Brandi gave his shoulder a playful punch and muttered thanks. He smiled gleefully. “My mother thinks my brain isn’t screwed on right.”

He held up the gloves as if in protest. “I know the feeling.”

Beside him Dwight pocketed the baseball and offered her a comic. “Do you have a favorite hero?”

Brandi shrugged, hating to admit that reading wasn’t her strong suit and that she perused rather than read them. As her mind wondered to Roger’s desk and the hordes of comics, she imagined he possessed.

Dwight patted her hand. “Keep it.”

Wordlessly, Brandi stuffed it into her backpack, as her eyes turned and she continued to appraise her father, who was busy pitching another ball up into the air and catching it, just for fun.

She touched his shoulder blade, offering a goofy smile. “It’s nice to finally meet you.”

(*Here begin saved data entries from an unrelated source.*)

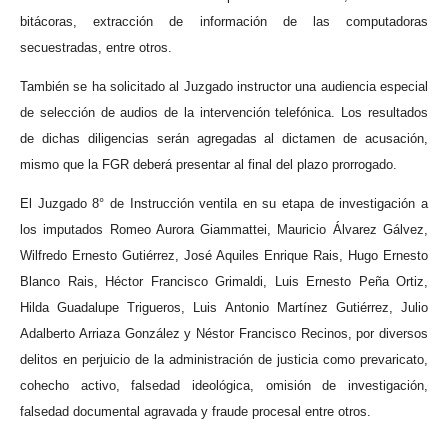
bitácoras, extracción de información de las computadoras
secuestradas, entre otros.
También se ha solicitado al Juzgado instructor una audiencia especial
de selección de audios de la intervención telefónica. Los resultados
de dichas diligencias serán agregadas al dictamen de acusación,
mismo que la FGR deberá presentar al final del plazo prorrogado.
El Juzgado 8° de Instrucción ventila en su etapa de investigación a
los imputados Romeo Aurora Giammattei, Mauricio Álvarez Gálvez,
Wilfredo Ernesto Gutiérrez, José Aquiles Enrique Rais, Hugo Ernesto
Blanco Rais, Héctor Francisco Grimaldi, Luis Ernesto Peña Ortiz,
Hilda Guadalupe Trigueros, Luis Antonio Martínez Gutiérrez, Julio
Adalberto Arriaza González y Néstor Francisco Recinos, por diversos
delitos en perjuicio de la administración de justicia como prevaricato,
cohecho activo, falsedad ideológica, omisión de investigación,
falsedad documental agravada y fraude procesal entre otros.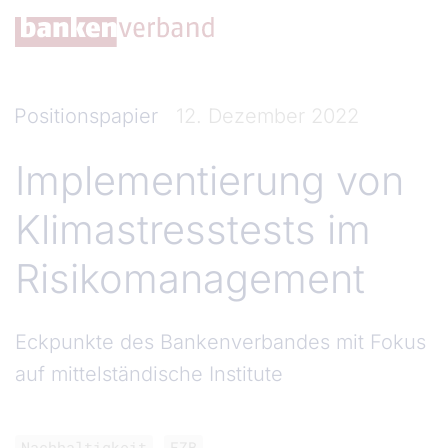
Direkt zum Inhalt
Positionspapier
12. Dezember 2022
Implementierung von
Klimastresstests im
Risikomanagement
Eckpunkte des Bankenverbandes mit Fokus
auf mittelständische Institute
Nachhaltigkeit
EZB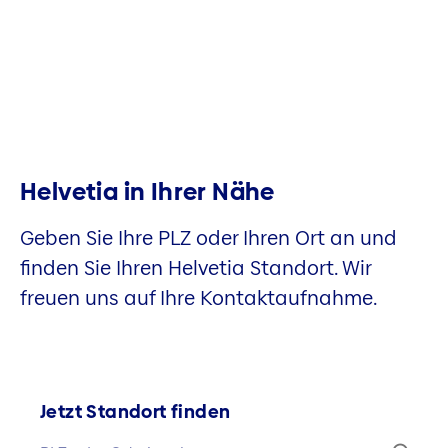
Helvetia in Ihrer Nähe
Geben Sie Ihre PLZ oder Ihren Ort an und
finden Sie Ihren Helvetia Standort. Wir
freuen uns auf Ihre Kontaktaufnahme.
Jetzt Standort finden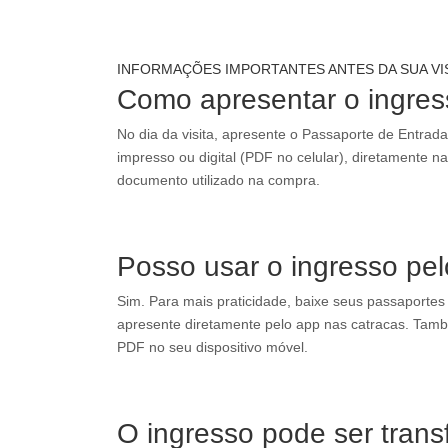
INFORMAÇÕES IMPORTANTES ANTES DA SUA VI
Como apresentar o ingre
No dia da visita, apresente o Passaporte de Entrada
impresso ou digital (PDF no celular), diretamente na
documento utilizado na compra.
Posso usar o ingresso pel
Sim. Para mais praticidade, baixe seus passaportes
apresente diretamente pelo app nas catracas. Tam
PDF no seu dispositivo móvel.
O ingresso pode ser trans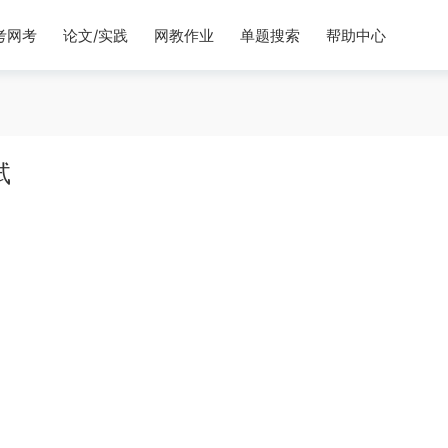
考网考
论文/实践
网教作业
单题搜索
帮助中心
试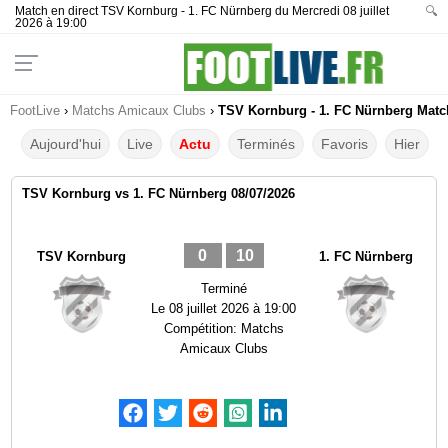
Match en direct TSV Kornburg - 1. FC Nürnberg du Mercredi 08 juillet
🔍
2026 à 19:00
FootLive
›
Matchs Amicaux Clubs
›
TSV Kornburg - 1. FC Nürnberg Match
Aujourd'hui
Live
Actu
Terminés
Favoris
Hier
TSV Kornburg vs 1. FC Nürnberg 08/07/2026
0
10
TSV Kornburg
1. FC Nürnberg
Terminé
Le
08 juillet 2026 à 19:00
Compétition:
Matchs
Amicaux Clubs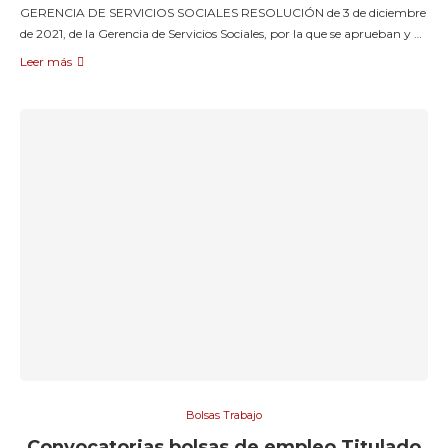
GERENCIA DE SERVICIOS SOCIALES RESOLUCIÓN de 3 de diciembre
de 2021, de la Gerencia de Servicios Sociales, por la que se aprueban y …
Leer más
Bolsas Trabajo
Convocatorias bolsas de empleo Titulado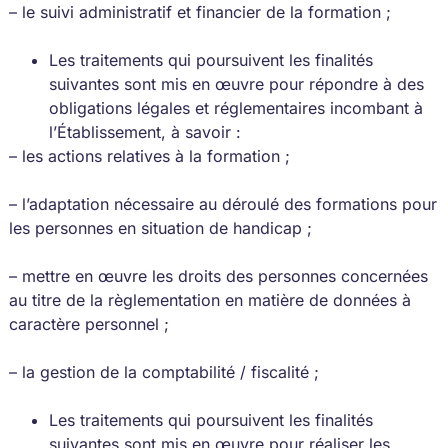
– le suivi administratif et financier de la formation ;
Les traitements qui poursuivent les finalités
suivantes sont mis en œuvre pour répondre à des
obligations légales et réglementaires incombant à
l’Établissement, à savoir :
– les actions relatives à la formation ;
– l’adaptation nécessaire au déroulé des formations pour
les personnes en situation de handicap ;
– mettre en œuvre les droits des personnes concernées
au titre de la règlementation en matière de données à
caractère personnel ;
– la gestion de la comptabilité / fiscalité ;
Les traitements qui poursuivent les finalités
suivantes sont mis en œuvre pour réaliser les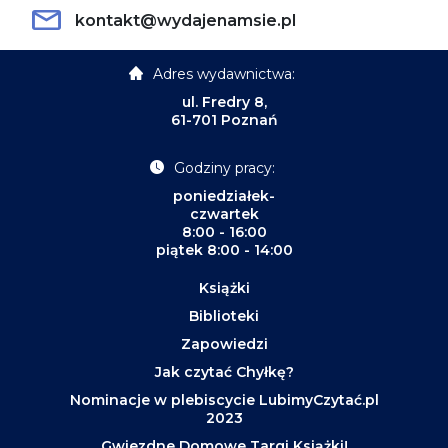
kontakt@wydajenamsie.pl
Adres wydawnictwa:
ul. Fredry 8,
61-701 Poznań
Godziny pracy:
poniedziałek-
czwartek
8:00 - 16:00
piątek 8:00 - 14:00
Książki
Biblioteki
Zapowiedzi
Jak czytać Chyłkę?
Nominacje w plebiscycie LubimyCzytać.pl
2023
Gwiezdne Domowe Targi Książki!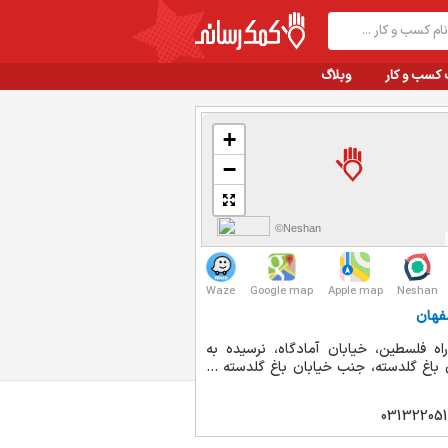
 کسب و کار
وبلاگ
+
−
©Neshan
Waze
Google map
Apple map
Neshan
فهان
اه فلسطین، خیابان آمادگاه، نرسیده به
 باغ گلدسته، جنب خیابان باغ گلدسته ...
031322051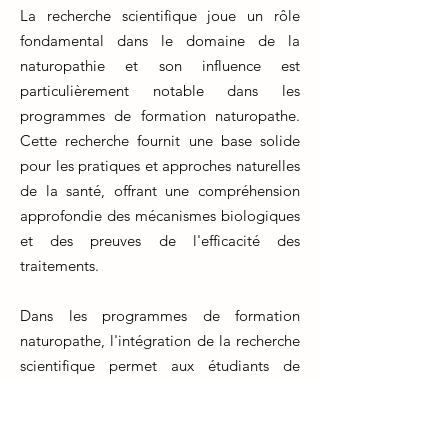
La recherche scientifique joue un rôle
fondamental dans le domaine de la
naturopathie et son influence est
particulièrement notable dans les
programmes de formation naturopathe.
Cette recherche fournit une base solide
pour les pratiques et approches naturelles
de la santé, offrant une compréhension
approfondie des mécanismes biologiques
et des preuves de l'efficacité des
traitements.
Dans les programmes de formation
naturopathe, l'intégration de la recherche
scientifique permet aux étudiants de
développer des compétences critiques et
d'acquérir une compréhension
approfondie des mécanismes derrière les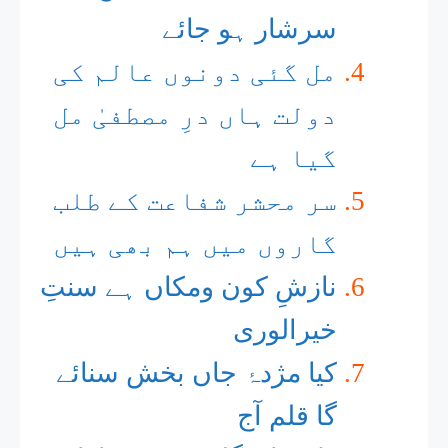
سرشار ہو جائے
مل گئی دونوں عالم کی
دولت ہاں درِ مصطفیٰ مل
گیا ہے
سر محشر شفاعت کے طلب
گاروں میں ہم بھی ہیں
نازشِ کون ومکاں ہے سنتِ
خیرالوری
کیا مژدۂ جاں بخش سنائے
گا قلم آج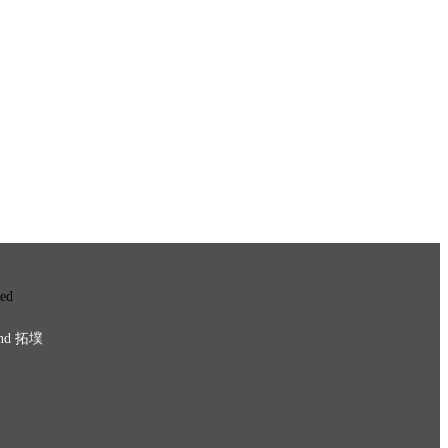
ved
nd
拓墣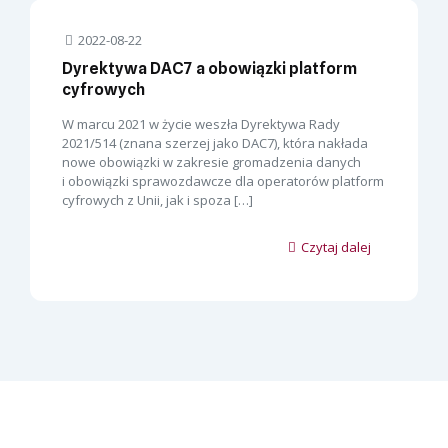
2022-08-22
Dyrektywa DAC7 a obowiązki platform
cyfrowych
W marcu 2021 w życie weszła Dyrektywa Rady
2021/514 (znana szerzej jako DAC7), która nakłada
nowe obowiązki w zakresie gromadzenia danych
i obowiązki sprawozdawcze dla operatorów platform
cyfrowych z Unii, jak i spoza
[…]
Czytaj dalej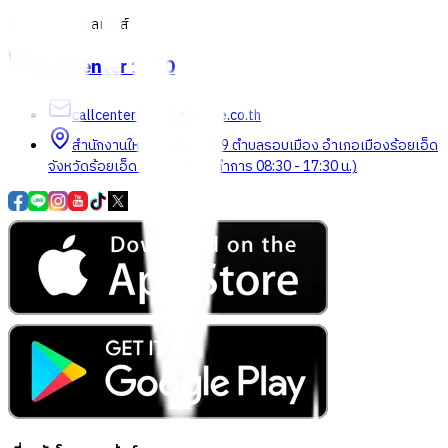
เกี่ยวกับโกลบอลเฮ้าส์
Call Center
1160
callcenter@globalhouse.co.th
สำนักงานใหญ่: 232 หมู่ที่ 19 ตำบลรอบเมือง อำเภอเมืองร้อยเอ็ด
จังหวัดร้อยเอ็ด 45000 (เวลาทำการ 08:30 - 17:30 น.)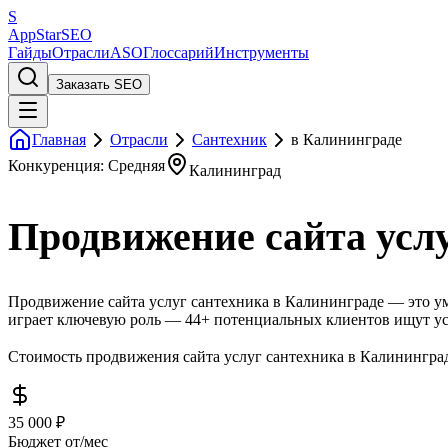
S
AppStar
SEO
Гайды
Отрасли
ASO
Глоссарий
Инструменты
Заказать SEO
Главная
Отрасли
Сантехник
в Калининграде
Конкуренция: Средняя
Калининград
Продвижение сайта усл
Продвижение сайта услуг сантехника в Калининграде — это ум
играет ключевую роль — 44+ потенциальных клиентов ищут ус
Стоимость продвижения сайта услуг сантехника в Калининграде
35 000 ₽
Бюджет от/мес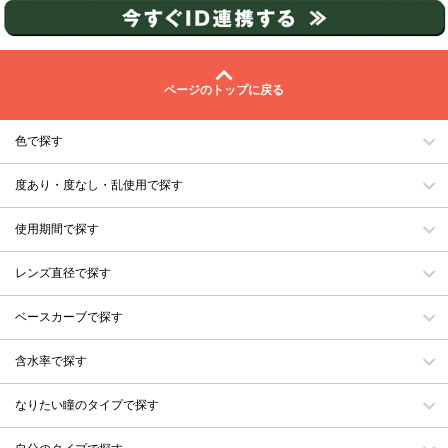
ページのトップに戻る
色で探す
度あり・度なし・乱使用で探す
使用期間で探す
レンズ直径で探す
ベースカーブで探す
含水率で探す
なりたい瞳のタイプで探す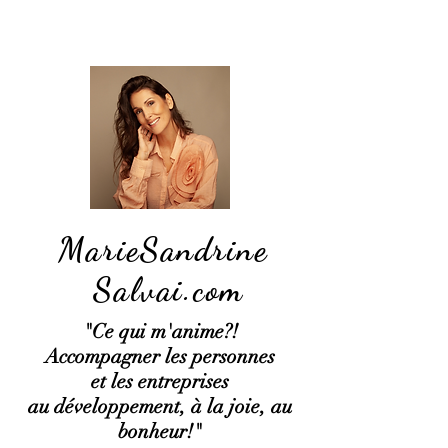
MarieSandrine
Salvai.com
"Ce qui
m'anime?!
Accompagner les personnes
et les entreprises
au développement, à la joie, au
bonheur!"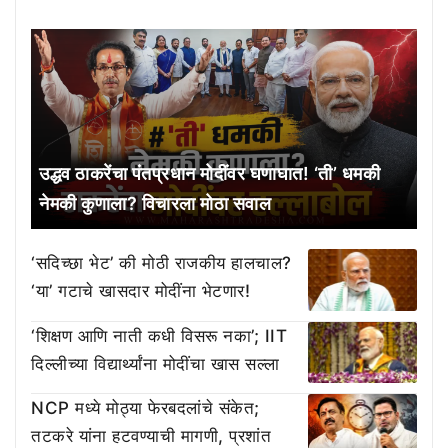
उद्धव ठाकरेंचा पंतप्रधान मोदींवर घणाघात! ‘ती’ धमकी
नेमकी कुणाला? विचारला मोठा सवाल
‘सदिच्छा भेट’ की मोठी राजकीय हालचाल?
‘या’ गटाचे खासदार मोदींना भेटणार!
‘शिक्षण आणि नाती कधी विसरू नका’; IIT
दिल्लीच्या विद्यार्थ्यांना मोदींचा खास सल्ला
NCP मध्ये मोठ्या फेरबदलांचे संकेत;
तटकरे यांना हटवण्याची मागणी, प्रशांत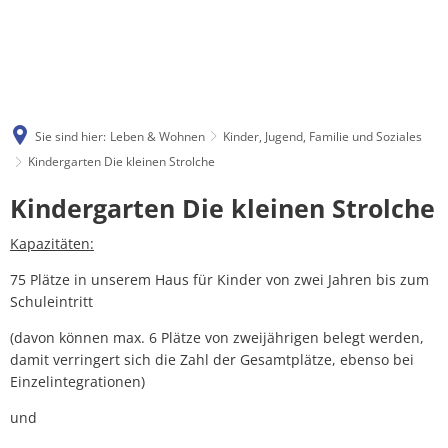
Sie sind hier:
Leben & Wohnen
Kinder, Jugend, Familie und Soziales
Kindergarten Die kleinen Strolche
Kindergarten
Kindergarten Die kleinen Strolche
Die
Kapazitäten:
kleinen
75 Plätze in unserem Haus für Kinder von zwei Jahren bis zum
Schuleintritt
Strolche
(davon können max. 6 Plätze von zweijährigen belegt werden,
damit verringert sich die Zahl der Gesamtplätze, ebenso bei
Einzelintegrationen)
und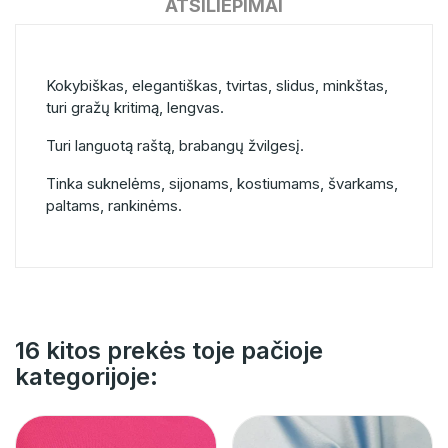
ATSILIEPIMAI
Kokybiškas, elegantiškas, tvirtas, slidus, minkštas,
turi gražų kritimą, lengvas.
Turi languotą raštą, brabangų žvilgesį.
Tinka suknelėms, sijonams, kostiumams, švarkams,
paltams, rankinėms.
16 kitos prekės toje pačioje
kategorijoje: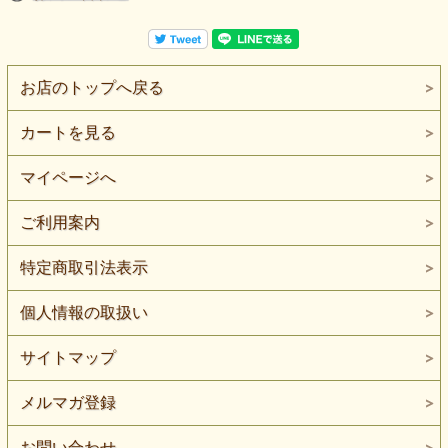
お店のトップへ戻る
カートを見る
マイページへ
ご利用案内
特定商取引法表示
個人情報の取扱い
サイトマップ
メルマガ登録
お問い合わせ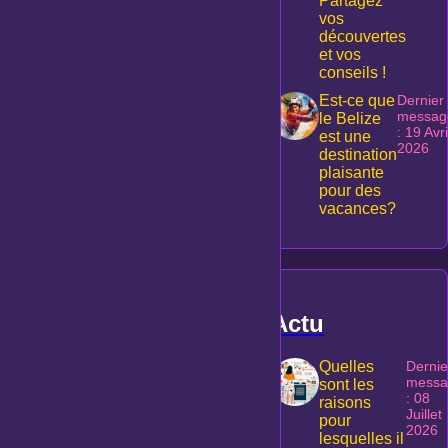
Partagez
vos
découvertes
et vos
conseils !
Est-ce que
Dernier
messag
le Belize
: 19 Avri
est une
2026
destination
plaisante
pour des
vacances?
Actu
Quelles
Dernie
messa
sont les
: 08
raisons
Juillet
pour
2026
lesquelles il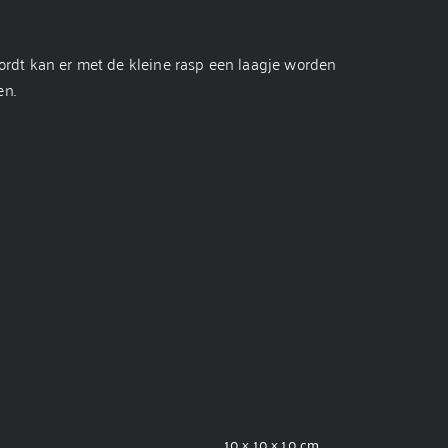
wordt kan er met de kleine rasp een laagje worden
en.
10 × 10 × 10 cm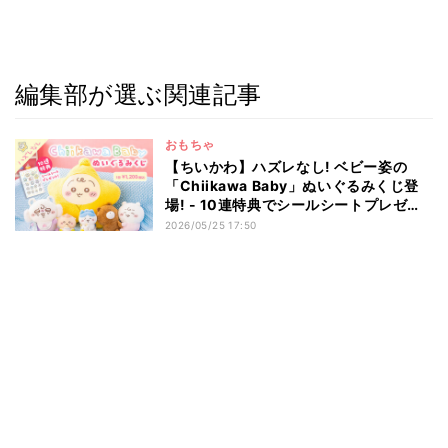
編集部が選ぶ関連記事
おもちゃ
【ちいかわ】ハズレなし! ベビー姿の
「Chiikawa Baby」ぬいぐるみくじ登
場! - 10連特典でシールシートプレゼン
ト
2026/05/25 17:50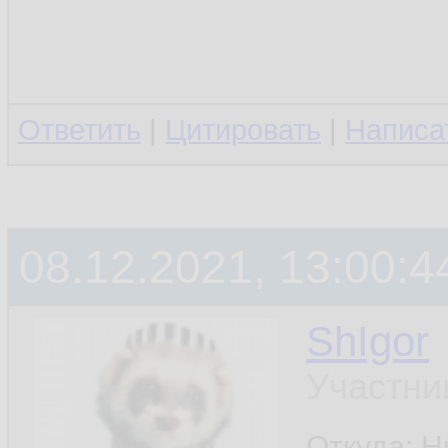
Ответить
|
Цитировать
|
Написа
08.12.2021, 13:00:4
ShIgor
Участни
Откуда: 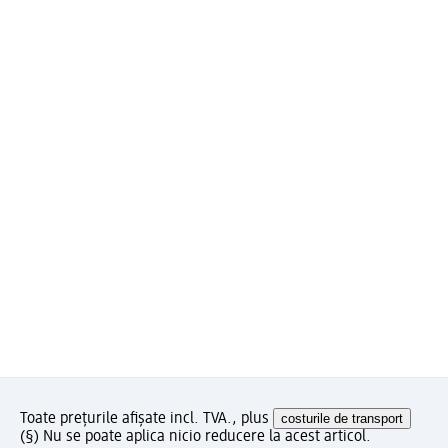
Toate prețurile afișate incl. TVA., plus
costurile de transport
(§) Nu se poate aplica nicio reducere la acest articol.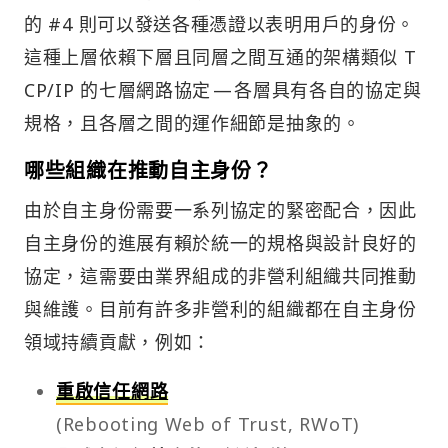
的 #4 則可以發送各種憑證以表明用戶的身份。
這種上層依賴下層且同層之間互通的架構類似 T
CP/IP 的七層網路協定 — 各層具有各自的協定與
規格，且各層之間的運作細節是抽象的。
哪些組織在推動自主身份？
由於自主身份需要一系列協定的緊密配合，因此
自主身份的進展有賴於統一的規格與設計良好的
協定，這需要由業界組成的非營利組織共同推動
與維護。目前有許多非營利的組織都在自主身份
領域持續貢獻，例如：
重啟信任網路
(Rebooting Web of Trust, RWoT)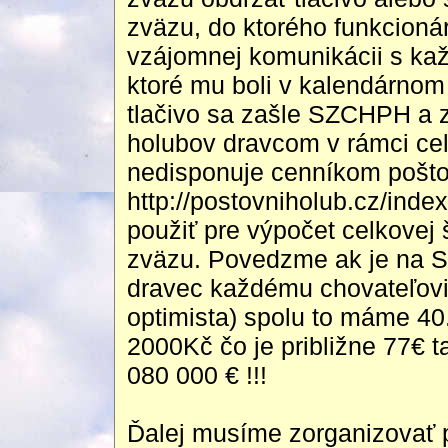
zväzu, do ktorého funkcion
vzájomnej komunikácii s ka
ktoré mu boli v kalendárno
tlačivo sa zašle SZCHPH a 
holubov dravcom v rámci ce
nedisponuje cenníkom pošto
http://postovniholub.cz/inde
použiť pre výpočet celkove
zväzu. Povedzme ak je na S
dravec každému chovateľovi 
optimista) spolu to máme 40
2000Kč čo je približne 77€ 
080 000 € !!!
Ďalej musíme zorganizovať pe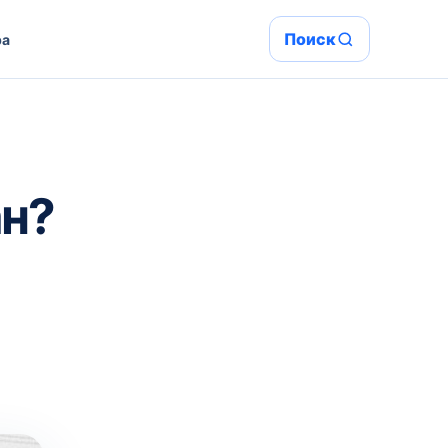
Поиск
ра
ан?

Van shook his head, exchanging an unknown look with Dwight. “I take it, you’re not from around here,” he said, leaning closer.

Brandi’s eyes perked up and her shoulders deflated. “Not really. But I guess like time, it’s all relative.”

Dwight tilted his head and frowned at Van as Brandi adjusted her bag.

“I’ve heard that the two of you like adventures,” she said as if the conversation had never been halted. Watching as the other kids behind them, continued with their own baseball game, and others attempted jump rope. The boys exchanged glances. Seemed intrigued. The kids in her time would be more busy playing video games or listening to music. She scratched her head, thinking about her mother, how that since she had began to work late, Brandi had gotten better at re-heating frozen dinners; and keeping herself company. Not that she minded.

Dwight opened another comic, pushing it closer to her purview. “They say Superman’s nothing without his weakness against kryptonite.” Brandi stared at him, wondering if he could really see her. Like Roger had.

He nodded.

“Thanks,” she said, giving his hand a light squeeze.

“No problem,” he said, wiping his eyes as if he was tearing up.

Van laughed. “Don’t mind Dwight. He’s trying to start a revolution.” Brandi looked down at her hands. Wondering how much damage he could do with a comic, as big drops of rain fell on their heads and they scrambled towards a house that resembled her own.